Exercise goal
Reproduce the records below in full and word for word, excluding pictures.

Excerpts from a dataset
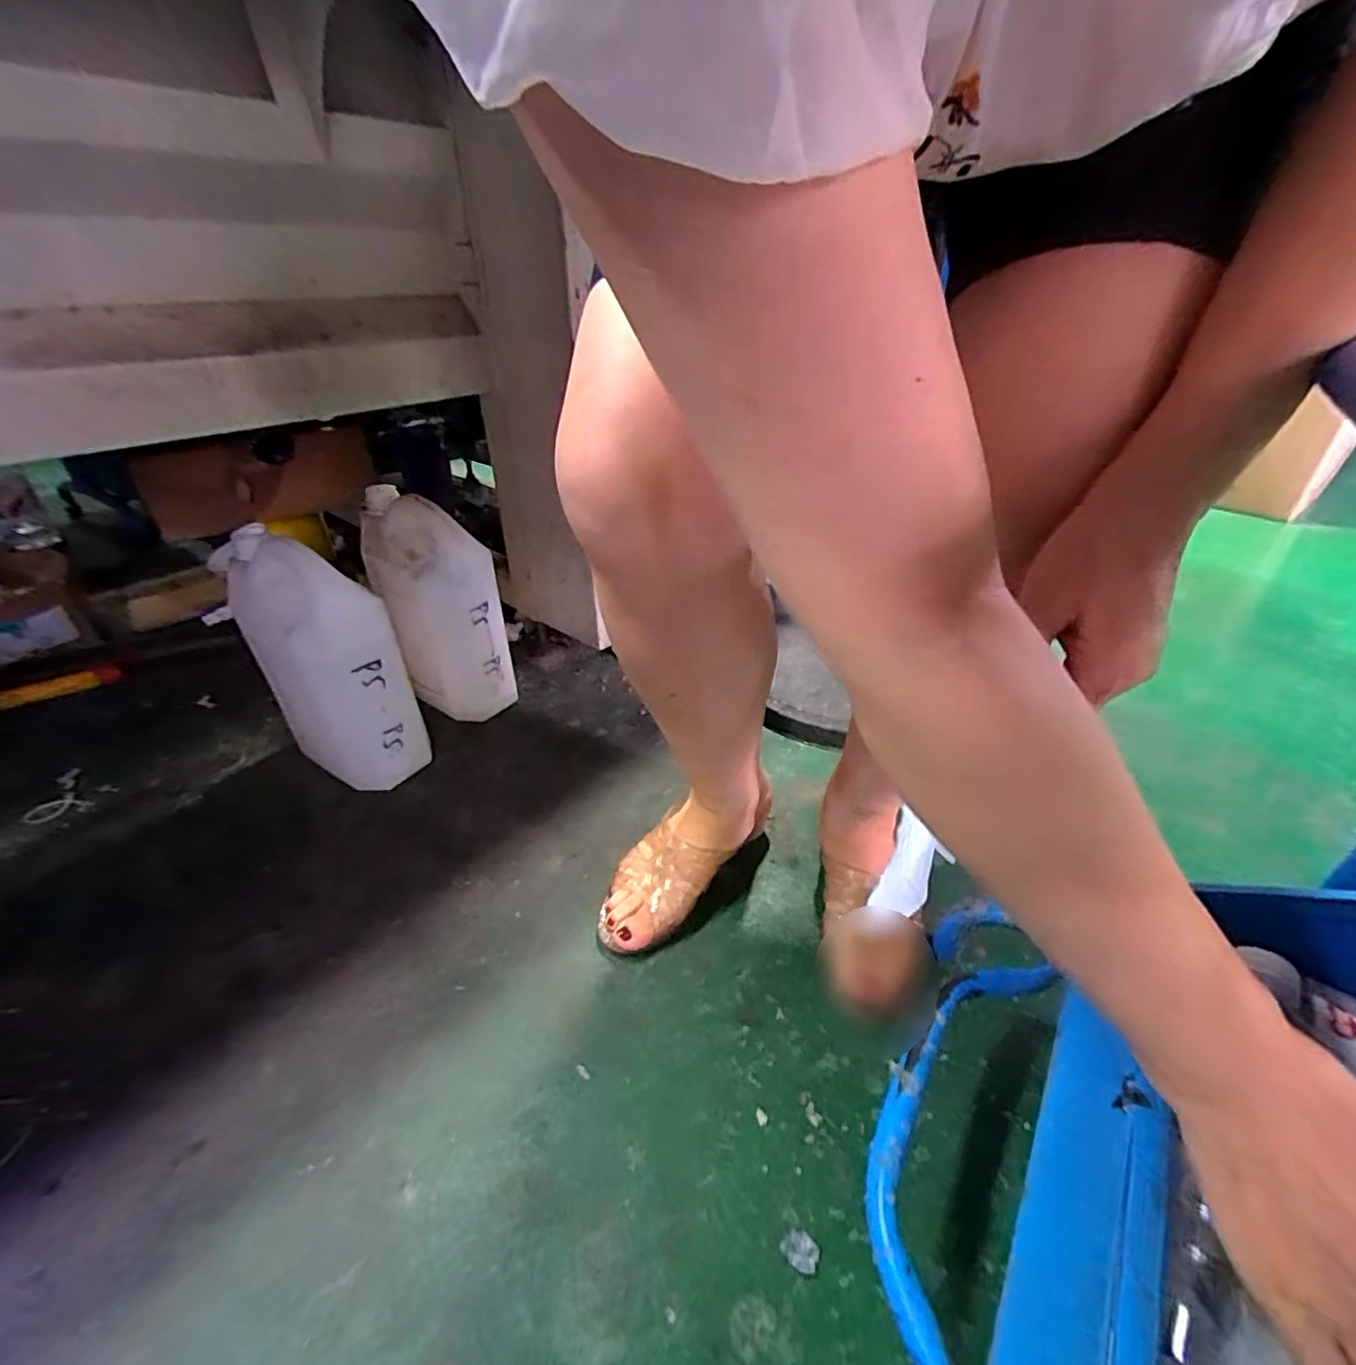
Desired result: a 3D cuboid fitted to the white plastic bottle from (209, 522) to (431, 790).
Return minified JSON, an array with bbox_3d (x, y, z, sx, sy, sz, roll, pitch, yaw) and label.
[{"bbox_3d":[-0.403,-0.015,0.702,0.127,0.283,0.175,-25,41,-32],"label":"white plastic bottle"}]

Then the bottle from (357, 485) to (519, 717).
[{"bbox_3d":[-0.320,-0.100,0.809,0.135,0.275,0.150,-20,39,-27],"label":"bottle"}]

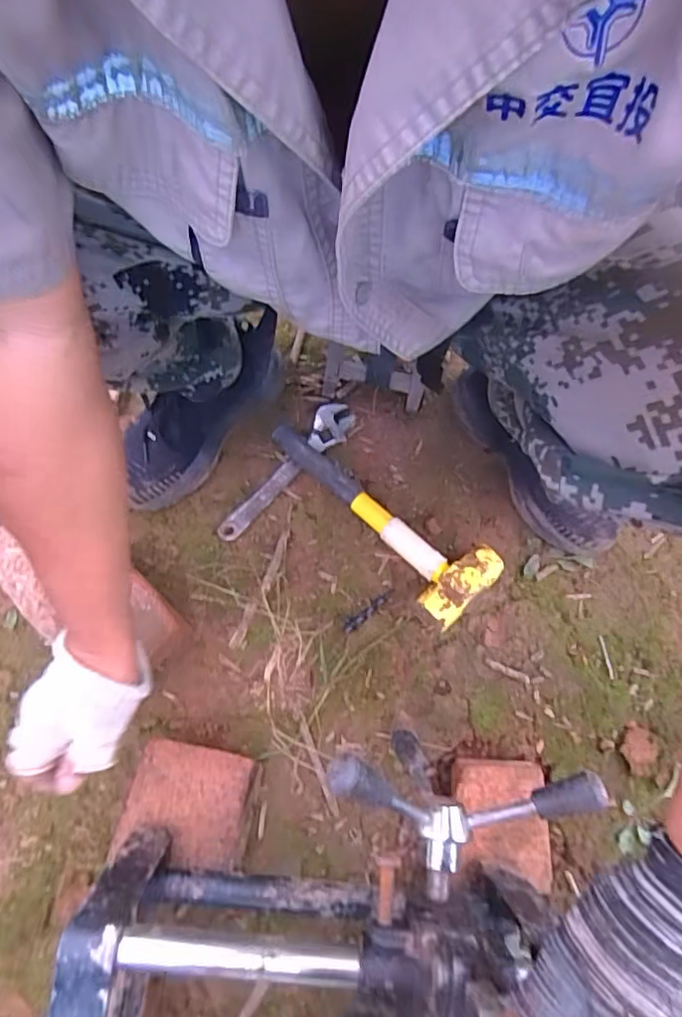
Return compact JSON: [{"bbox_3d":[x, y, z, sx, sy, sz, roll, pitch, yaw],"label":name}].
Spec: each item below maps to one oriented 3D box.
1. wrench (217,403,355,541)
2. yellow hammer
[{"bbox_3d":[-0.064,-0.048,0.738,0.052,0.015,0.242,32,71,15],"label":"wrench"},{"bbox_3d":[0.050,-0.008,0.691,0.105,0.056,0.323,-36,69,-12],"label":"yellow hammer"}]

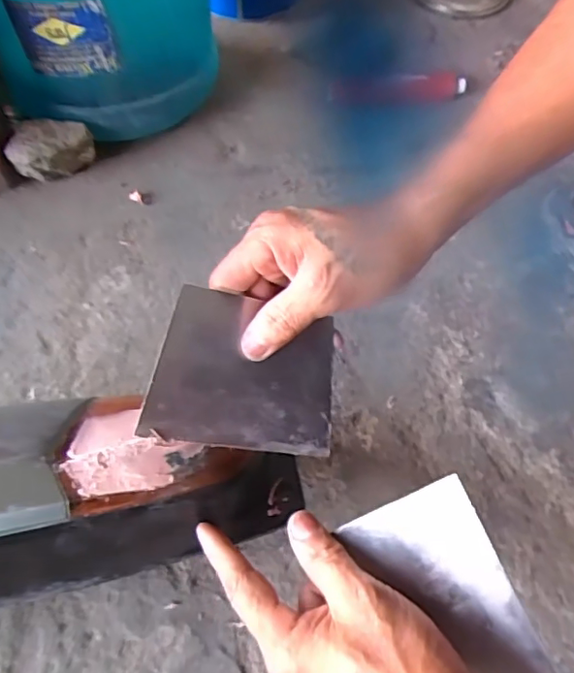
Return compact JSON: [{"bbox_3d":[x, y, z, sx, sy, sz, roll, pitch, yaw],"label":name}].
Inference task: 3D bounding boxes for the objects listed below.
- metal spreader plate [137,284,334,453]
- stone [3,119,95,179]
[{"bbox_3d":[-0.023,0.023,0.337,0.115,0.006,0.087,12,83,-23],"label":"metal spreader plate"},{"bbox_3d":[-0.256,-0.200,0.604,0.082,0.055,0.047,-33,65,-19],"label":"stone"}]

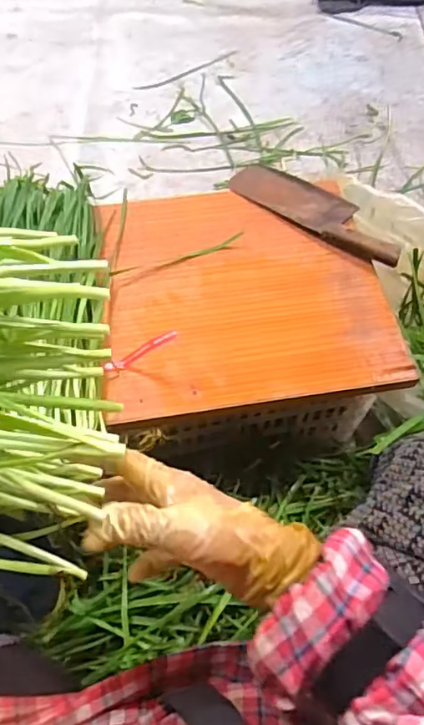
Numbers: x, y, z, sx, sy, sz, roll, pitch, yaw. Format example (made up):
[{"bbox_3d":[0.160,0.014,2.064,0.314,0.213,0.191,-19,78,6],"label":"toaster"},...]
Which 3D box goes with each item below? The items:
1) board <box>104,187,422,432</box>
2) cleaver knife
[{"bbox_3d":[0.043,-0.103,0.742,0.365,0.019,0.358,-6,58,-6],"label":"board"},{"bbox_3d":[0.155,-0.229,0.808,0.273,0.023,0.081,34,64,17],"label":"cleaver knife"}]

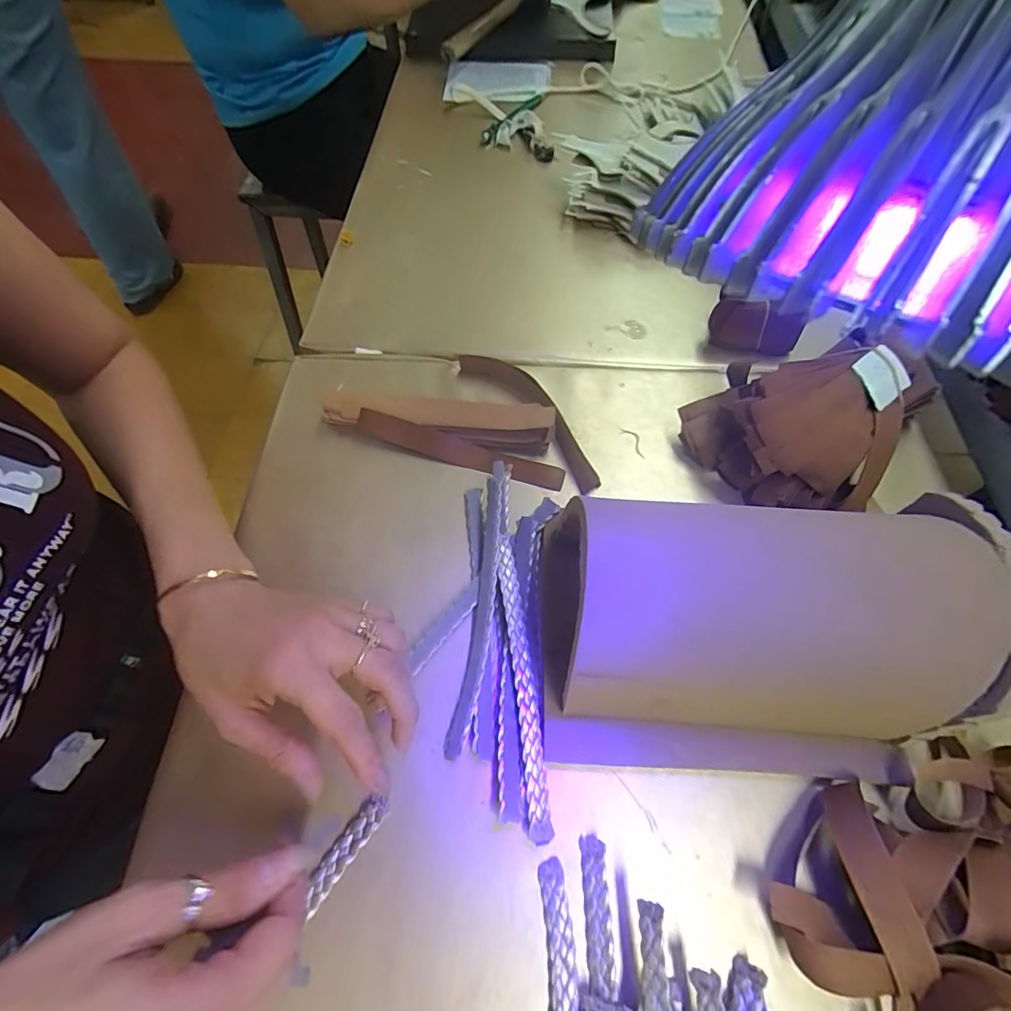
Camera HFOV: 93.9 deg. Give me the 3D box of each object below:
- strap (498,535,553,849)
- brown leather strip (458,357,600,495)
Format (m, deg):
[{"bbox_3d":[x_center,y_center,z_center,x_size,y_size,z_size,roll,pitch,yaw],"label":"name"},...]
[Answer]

Exercise result
Desired result: a 3D cuboid fitted to the white plastic bottle from (209, 522) to (431, 790).
Return minified JSON, an array with bbox_3d (x, y, z, sx, sy, sz, roll, pitch, yaw) and label.
[{"bbox_3d":[-0.403,-0.015,0.702,0.127,0.283,0.175,-25,41,-32],"label":"white plastic bottle"}]

Then the bottle from (357, 485) to (519, 717).
[{"bbox_3d":[-0.320,-0.100,0.809,0.135,0.275,0.150,-20,39,-27],"label":"bottle"}]

Return compact JSON: [{"bbox_3d":[x, y, z, sx, sy, sz, roll, pitch, yaw],"label":name}].
Spec: each item below maps to one oriented 3D box.
1. wrench (217,403,355,541)
2. yellow hammer
[{"bbox_3d":[-0.064,-0.048,0.738,0.052,0.015,0.242,32,71,15],"label":"wrench"},{"bbox_3d":[0.050,-0.008,0.691,0.105,0.056,0.323,-36,69,-12],"label":"yellow hammer"}]

Return compact JSON: [{"bbox_3d":[x, y, z, sx, sy, sz, roll, pitch, yaw],"label":name}].
Inference task: 3D bounding boxes for the objects listed below.
- metal spreader plate [137,284,334,453]
- stone [3,119,95,179]
[{"bbox_3d":[-0.023,0.023,0.337,0.115,0.006,0.087,12,83,-23],"label":"metal spreader plate"},{"bbox_3d":[-0.256,-0.200,0.604,0.082,0.055,0.047,-33,65,-19],"label":"stone"}]

Numbers: x, y, z, sx, sy, sz, roll, pitch, yaw. Format example (made up):
[{"bbox_3d":[0.160,0.014,2.064,0.314,0.213,0.191,-19,78,6],"label":"toaster"},...]
Which 3D box goes with each item below? The items:
1) board <box>104,187,422,432</box>
2) cleaver knife
[{"bbox_3d":[0.043,-0.103,0.742,0.365,0.019,0.358,-6,58,-6],"label":"board"},{"bbox_3d":[0.155,-0.229,0.808,0.273,0.023,0.081,34,64,17],"label":"cleaver knife"}]

Camera HFOV: 93.9 deg. Give me the 3D box of each object below:
- strap (498,535,553,849)
- brown leather strip (458,357,600,495)
Format (m, deg):
[{"bbox_3d":[x_center,y_center,z_center,x_size,y_size,z_size,roll,pitch,yaw],"label":"name"},...]
[Answer]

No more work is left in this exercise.